Help explaining why question averages don't sum to composite score average

Hi all,

For context, I've inherited a report that uses an average of averages to compute a composite score. Data was collected from a survey where three composite scores are calculated for three separate dimensions. For example, Composite Score 1 has 5 questions associated with it. Each question is on the same 7 point scale (0-6). Each respondent answers these five questions, an average respondent-level score is calculated using the respondent's mean score of the five questions. Then the average of each respondent-level average is taken (average of averages) and used as the Composite Score. Also, each question is given a score. This is the average score of each question across all respondents.

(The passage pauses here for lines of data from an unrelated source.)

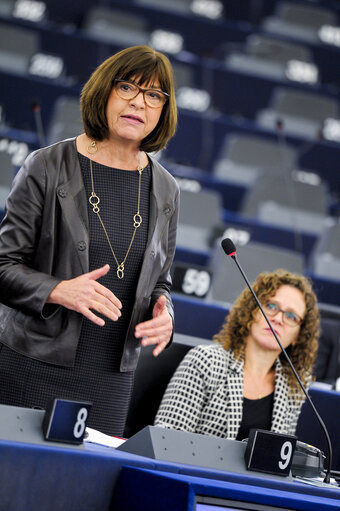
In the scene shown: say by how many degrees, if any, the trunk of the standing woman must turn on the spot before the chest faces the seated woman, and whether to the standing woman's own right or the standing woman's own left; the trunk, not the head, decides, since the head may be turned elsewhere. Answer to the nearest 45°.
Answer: approximately 90° to the standing woman's own left

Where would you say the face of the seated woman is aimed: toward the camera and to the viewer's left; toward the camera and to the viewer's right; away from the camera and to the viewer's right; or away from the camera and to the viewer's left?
toward the camera and to the viewer's left

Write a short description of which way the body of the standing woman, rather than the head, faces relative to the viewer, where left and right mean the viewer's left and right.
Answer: facing the viewer and to the right of the viewer

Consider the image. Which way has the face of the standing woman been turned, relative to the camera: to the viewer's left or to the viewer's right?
to the viewer's right

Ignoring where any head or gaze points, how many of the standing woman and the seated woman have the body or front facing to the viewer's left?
0
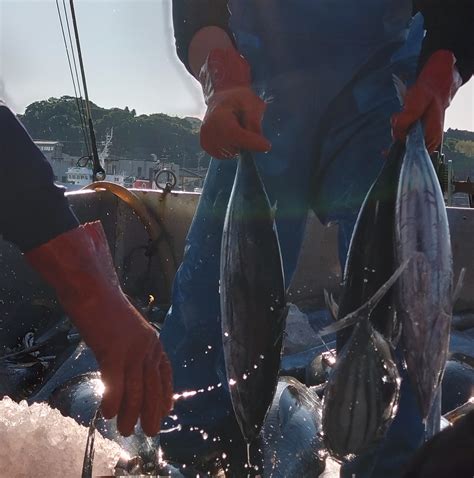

Data has been presented to our executive team in a table showing 2018 and 2019 composite scores, each question-level score, and a YoY difference column.

An executive has asked, "Why doesn't the sum of the question differences between years not equal the composite score difference between years?"

I would really appreciate help answering his question (and in the simplest of terms). I'm not entirely confident I know the answer, though I have a guess... The weight attributed to each response in the composite score is 1/(total respondents x # of questions), but the weight associated to each response in the question-level scores is 1/total respondents. So the composite score weight is "watering down" each response because the weight per response is smaller than the weight per response in the question-level score. In other words, the effect size per response in the composite score is smaller than the effect size per response in the question-level score.

I've attached a mock data set that shows the underlying data for each year and how it has been presented. The other problem with this report is that the data collection changed between 2018 and 2019. In 2018, partial completes were allowed, so the "average of averages" approach creates a difference between averaging the respondent scores (average 1) to calculate the composite score (average of averages) and simply averaging the entire set of question scores. I've also presented a mock up of this, but regardless of this issue, the question above still applies to comparing two complete sets of data (Example 1 in attachment) or a partial data set to a complete data set (Example 2 in attachment).

I can understand where he's coming from with his question. He's used to seeing financial reports where Total columns are presented (Composite score) and you naturally consider any sub-row below as a part of the Total. I think the data could have been presented in a different way to avoid this problem. Any suggestions there would also be much appreciated.

For additional context, this study is on physician burnout and uses the Maslach Burnout Inventory (MBI) assessment as its measurement of burnout. MBI calculates three dimensions (e.g., Emotional Exhaustion, Depersonalization, and Personal Accomplishment) based on answers to a 22-item survey. I also considered confounding factors (Simpson's Paradox) in the data to answer his question, but the situation is still present when I mocked up the problem with completely random numbers (using RANDBETWEEN in Excel). That's why I'm leaning toward it's a weighting issue, we're not comparing apples to oranges, and the data should have been presented in a different was because of it.

Thank you in advance!